Four days is an extremely short trip, but the price is good. I was toying with that yesterday, even though we leave for Iceland yet again tomorrow, lol.
1--Do not drive trying to look for the aurora. You do not want to be driving I the pitch dark on unfamiliar roads that are very narrow and have no shoulders and no street lights. Either just look up wherever you are, or take a tour. You can actually see them a fair amount fro right in the heart of Reykjavik believe it or not. One the best shows we have seen was from there. If you take a tour, I highly recommend Aurora Experts. We have used him a few times and cannot speak highly enough of him.
2--The commercial and rustic hot springs are both great. We like a mix of them on each trip. Blue Lagoon is the most famous of course, but Sky is really nice and is right in Reykjavik. GeoSea is up north and you won't have time for that with just 4 days. Hvammsvik is my favorite commercial one hands down, and you could do it and combining it with Snaefellsness makes the most sense. Don't forget the local pools in town.

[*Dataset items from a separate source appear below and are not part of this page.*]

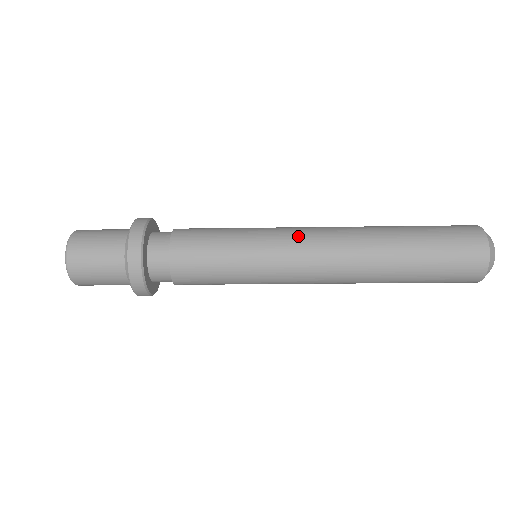
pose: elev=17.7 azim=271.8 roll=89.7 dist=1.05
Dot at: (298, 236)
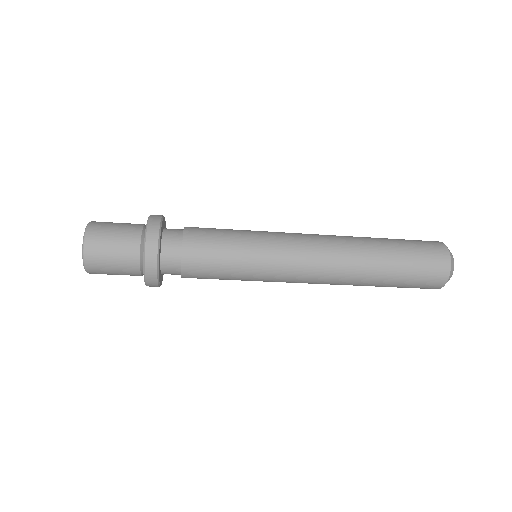
Dot at: (297, 246)
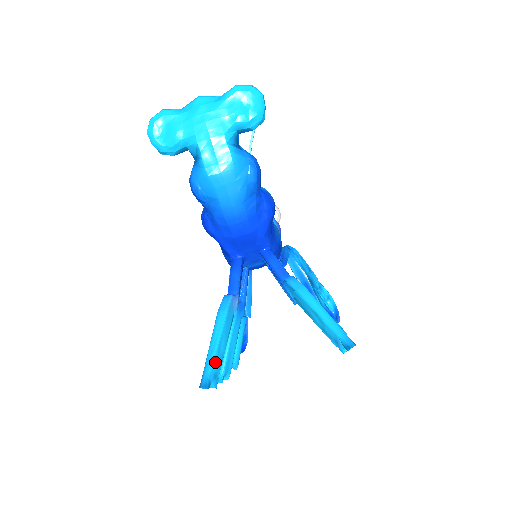
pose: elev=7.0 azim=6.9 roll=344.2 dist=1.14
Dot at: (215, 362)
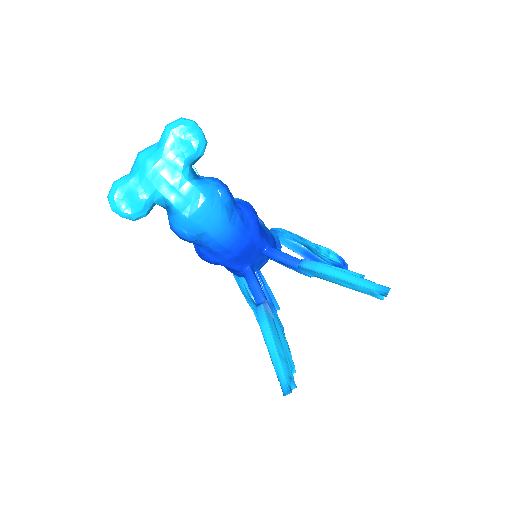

3--Katla is the year round cave, and we have done it but in the winter. At the end of September it is just before the rest f them start, for safety, so I would either choose Katla or use the time for something else.
4--No, IME the sheep roundup is not worth chasing. The locations are all over, and to find the exact timing is like looking for a needle in a haystack. Don't worry, as you drive along you will see farmers rounding up their sheep along side the road, so just be careful as you drive and give them space.
5--The south coast is beautiful, but so is Snaefellsness. You won't have time for both. With flying in from SEA (same as us) that first day is best spent in Reykjavik itself to get over jetlag. Then venture out the next morning. You do want to be closer in to Reykjavik/Keflavik your last night in case bad weather closes roads, etc. I am comfortable staying as far as Selfoss, but would not stay any further away. Since you love the high waterfalls, I would suggest the south coast. Snaefellsness has a few high ones, but its draw is basically the diversity and it is alike a mini Iceland. The south coast would make the most sense for what you want with your limited time. As for hiking, if you have any doubt about Glymur, then yes it probably is not for you. There are plenty of other hikes around that are easier and take less time, again making the most of the time you have.
6--Don't worry at all about communicating. Everyone speaks English and as long as you are polite, you will receive that back.
Definitely do not stay in Reykjavik the entire time. Do that the first night and then you have almost 3 full days. I would suggest either of these. One, a night in Vik, a night in the Golden Circle and the last night on Snaefellsness. The other one would be to skip Snaefellsenss and add that night on to Vik so you could do a day trip up to Jokulsarlon.
One thing to note, you absolutely need to be at the airport a good 3 hours before departure. Security doesn't take very long normally, but passport control can be an absolute nightmare. We have had too many flights there that we barely made it. This is now what we do and it works well. When you arrive at KEF, you will see self check in kiosks against the outside wall. Check in there and self tag any checked luggage. Then go towards the desks that will be empty, and just on the left side of those is where you scan your tagged luggage and sent it away on the conveyor belt. Then you will go upstairs to security which will then dump you out into the duty free store and the area with shops/restaurants. There are toilets here as well. Do not sit and hang out in here except for maybe a quick meal. Do not wait for the gate announcement here. They do not announce those until about 45 minutes before, which means passport control becomes absolutely a zoo.